Given the city’s economic crisis, many also question the rationale of expensive enforcement action recently taken by Los Angeles City Attorney Carmen “Nuch” Trutanich.
Trutanich, in lockstep with pot-hating, obnoxious media hog Los Angeles County District Attorney Steve Cooley, has said that California law authorizes collectives only to grow marijuana and recover their actual costs, not sell it over the counter.
Courts still have made a definitive ruling on whether collective dispensaries can sell marijuana to their members.
Over the past few years, more than 40 California localities have adopted ordinances regulating dispensaries.

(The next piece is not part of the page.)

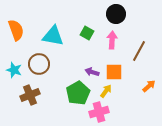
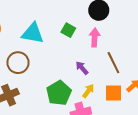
brown line: (139, 51) -> (113, 63), moved, turned -55
purple arrow: (92, 72) -> (82, 68), moved, turned 32
orange square: (114, 72) -> (113, 93), moved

According to advocates, the Los Angeles regulatory ordinance is one of the most restrictive in the state.
Advocates claim that certain provisions in the local law threaten to shut down all the city’s dispensaries and amount to a de facto ban.

Photo: ASA
Kris Hermes, ASA: “The whole point… was to study the effect of restrictions like these”

​”The whole point of the moratorium was to study the impact of restrictions like these,” said ASA spokesperson Kris Hermes. “Unfortunately, a sufficient assessment never happened.”
The Planning Department was unable to provide residential buffer zone maps prior to the passage of the ordinance and, according to city staff, may never be able to produce them.
Both plaintiff dispensaries have operated since 2006 without any negative incidents, criminal or otherwise, and have established good relations with neighbors.
A recent study commissioned by L.A. Police Chief Charlie Beck compared the number of crimes in 2009 at the city’s banks and medical marijuana dispensaries. It found that 71 robberies had occurred at the more than 350 banks in the city, compared to 47 robberies at the more than 500 medical marijuana facilities.
“Banks are more likely to get robbed than medical marijuana dispensaries,” Chief Beck said, adding that the claim that dispensaries attract crime “doesn’t really bear out.”